Florence leaders look to save historic Sulzbacher house - WMBFNews.com, Myrtle Beach/Florence SC, Weather

Florence leaders look to save historic Sulzbacher house

The Sulzbacher house was built in 1912. (Source: WMBF News) The Sulzbacher house was built in 1912. (Source: WMBF News)

FLORENCE, SC (WMBF) - The Florence County Historical Commission has been campaigning to stop the demolition of the historic Sulzbacher House in East Florence.

The house on East Pine and Gaillard streets has deep roots in Florence. Commission members said it's one of the few structures in the area that represents how life in the city was long ago

"Once any structure is demolished, it's gone and while we may not be able to preserve it today, who's to say 60 days from now we can't come up with a plan to preserve it?” commission secretary Mark Buyck said.

Built around 1912, the house was home to three generations of the Sulzbacher family who were German-Jewish immigrants. Buyck says the family played an important role in forming Florence County.

Issac Sulzbacher was a jeweler and owned a store in downtown Florence for over 40 years. His son, Samuel Sulzbacher, was a member of city council. Buyck says he was instrumental in creating some of the parks in Florence, including Timrod Park, as well as a Jewish temple.

Buyck says a little more than two months ago, the city requested a demolition permit to destroy the structure. He said the city plans to redevelop the area by building affordable housing in its place.

If the commission finds historical significance in a property, they have 60 days to come up with a plan to preserve the building.

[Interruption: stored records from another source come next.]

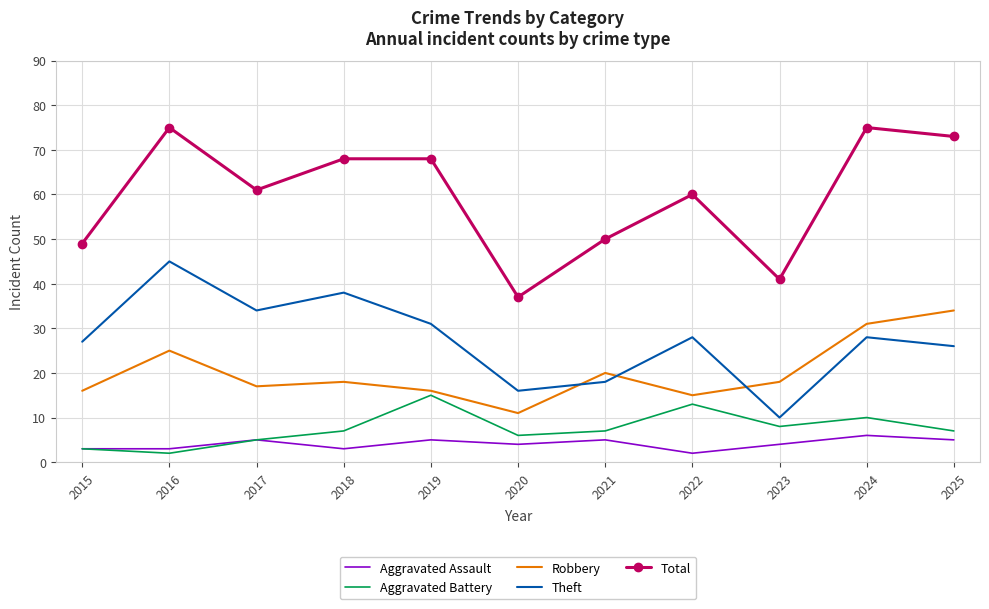

At how many categories does at least one series exceed 64?

5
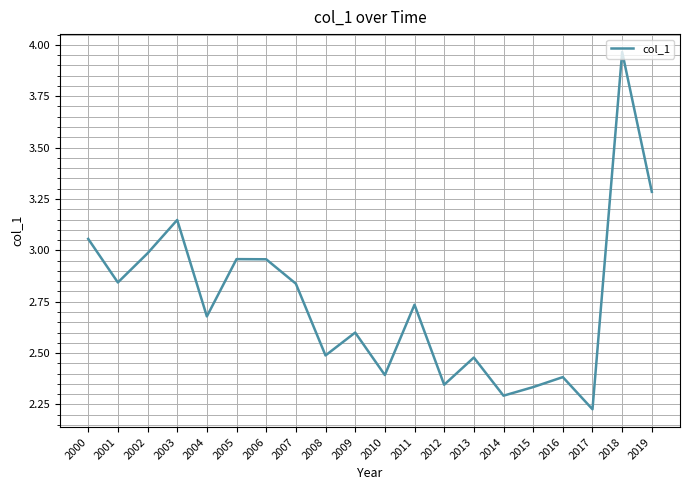

Between 2015 and 2005, which is larger?

2005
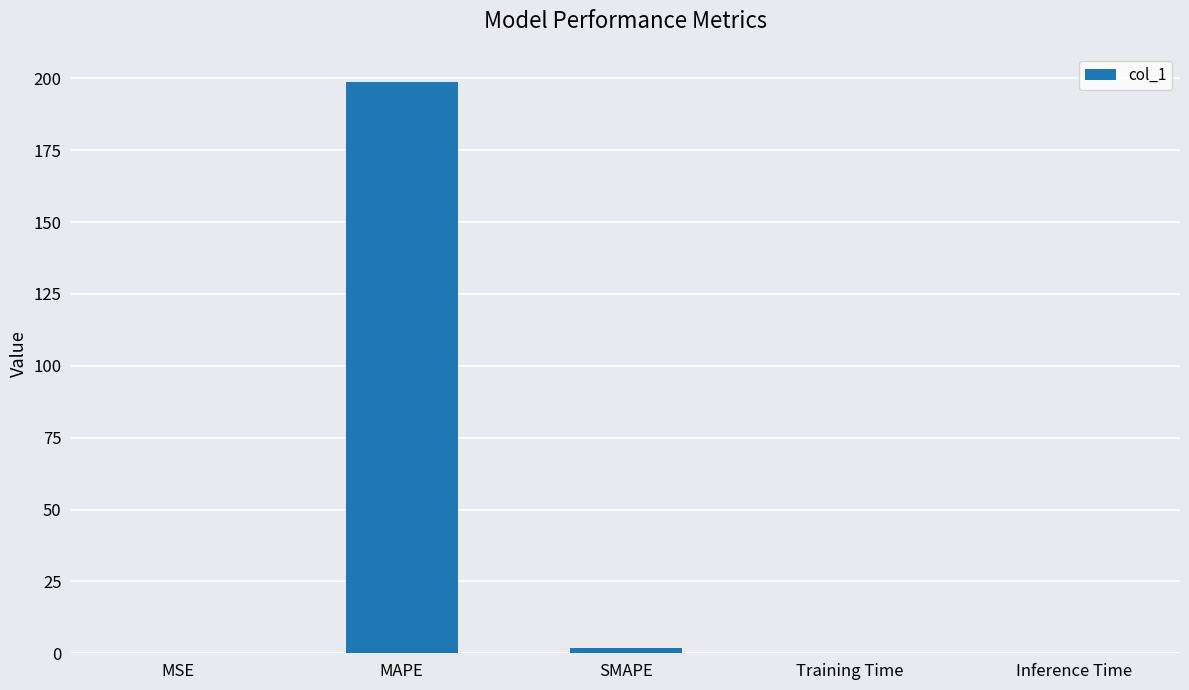

What is the sum of the values at Inference Time and SMAPE?

2.0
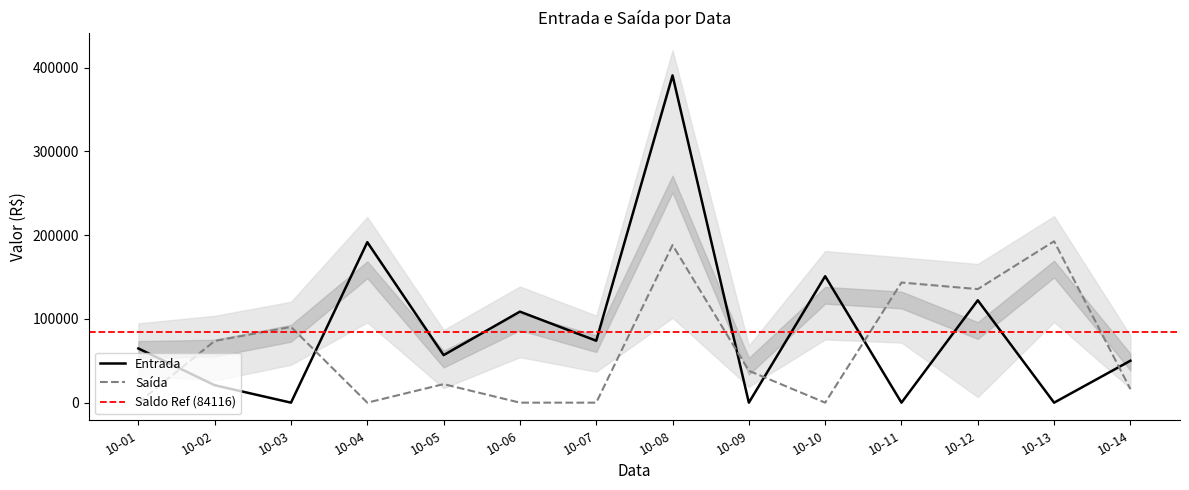

Reading left to right, transcribe all the data shown in this chart.

Entrada: 64672	20815	0	191525	56738	108647	73920	390627	0	150924	0	122174	0	50046
Saída: 0	73686	90408	0	22109	0	0	188096	38051	0	143386	135537	192641	16087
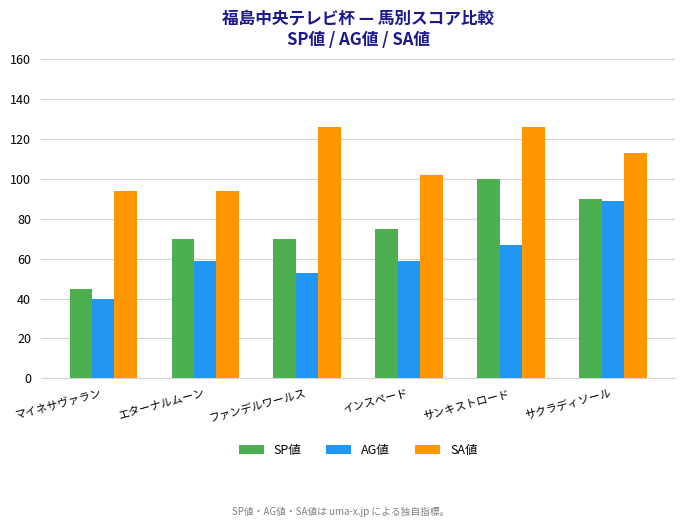

What is the sum of all SP値 values?

450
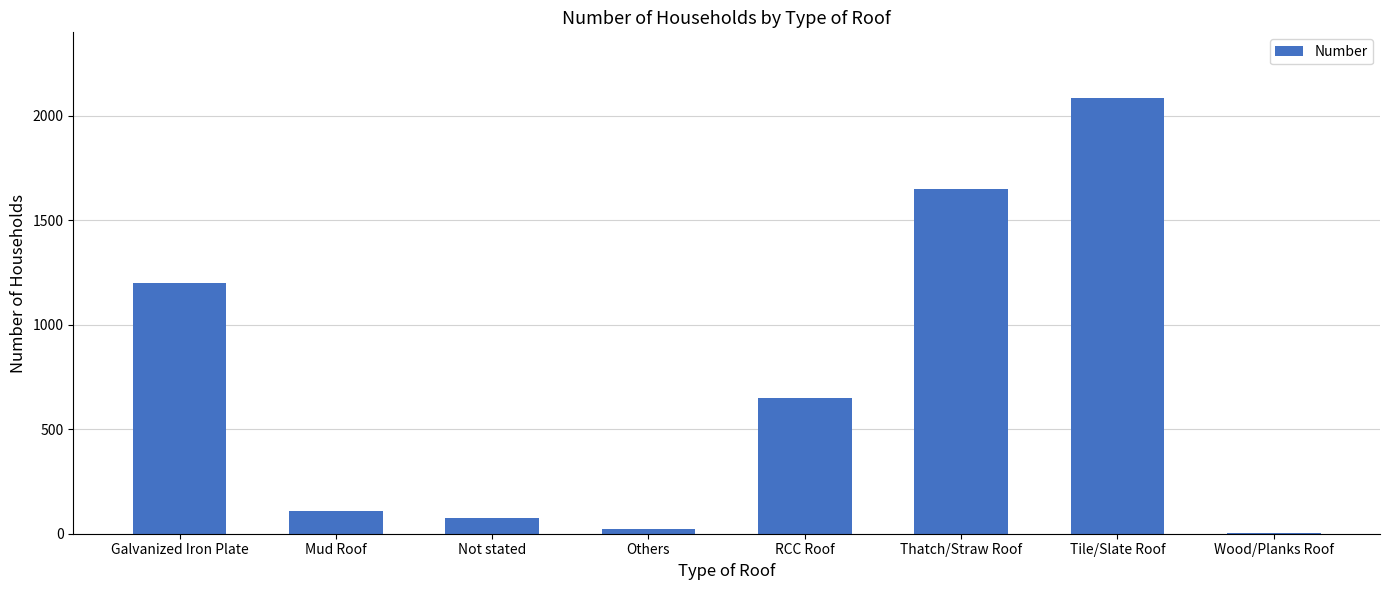

Which label corresponds to the largest value in the chart?

Tile/Slate Roof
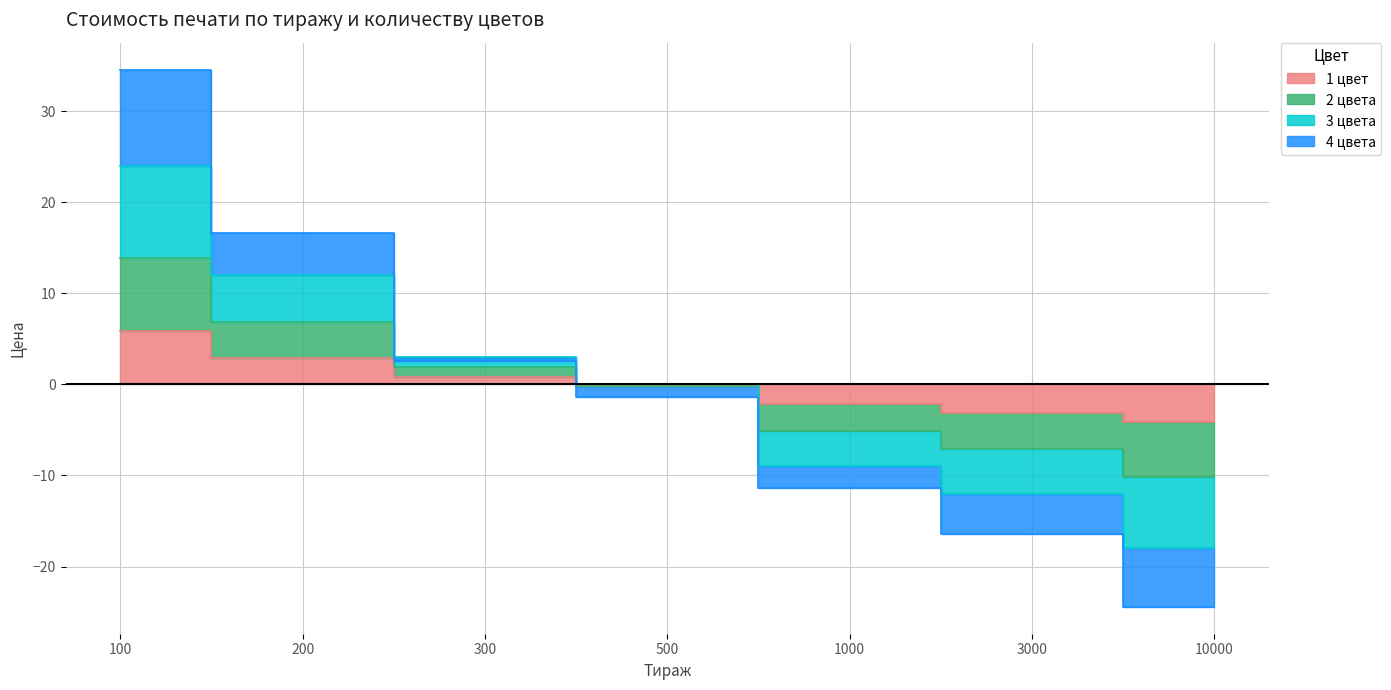

At which label does 1 цвет reach its minimum?

10000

Buyck said the initial 60 days are up, but the commission would ask the city to stall the request for an additional 60 days.

"What we are encouraging the city to do is come up with a solution that would leave the Sulzbacher house in place while they pursue their own redevelopment program,” Buyck said.

Stephen Motte, curator of the Florence County Museum and a commission member, said the architecture of the house shows how different the East Pine neighborhood was during that era compared to today.

Motte said during that time the area was populated by middle-class Jewish immigrants.

"The intersection that the house is on, the corner of East Pine Street and Gaillard Street, was really the focal point of the neighborhood at its prime." Motte said. "The house represents this window in time, where we have very few remaining landmarks to represent that aspect of Florence's history."

Buyck and Motte said they hope the house can be incorporated into the city's redevelopment plan to help preserve the past, while still serving a purpose in the present.

"It could be used as a community center of some kind. I could be converted into municipal offices of some kind," Motte said.

Buyck said the commission plans to make their case to city council at next month’s meeting.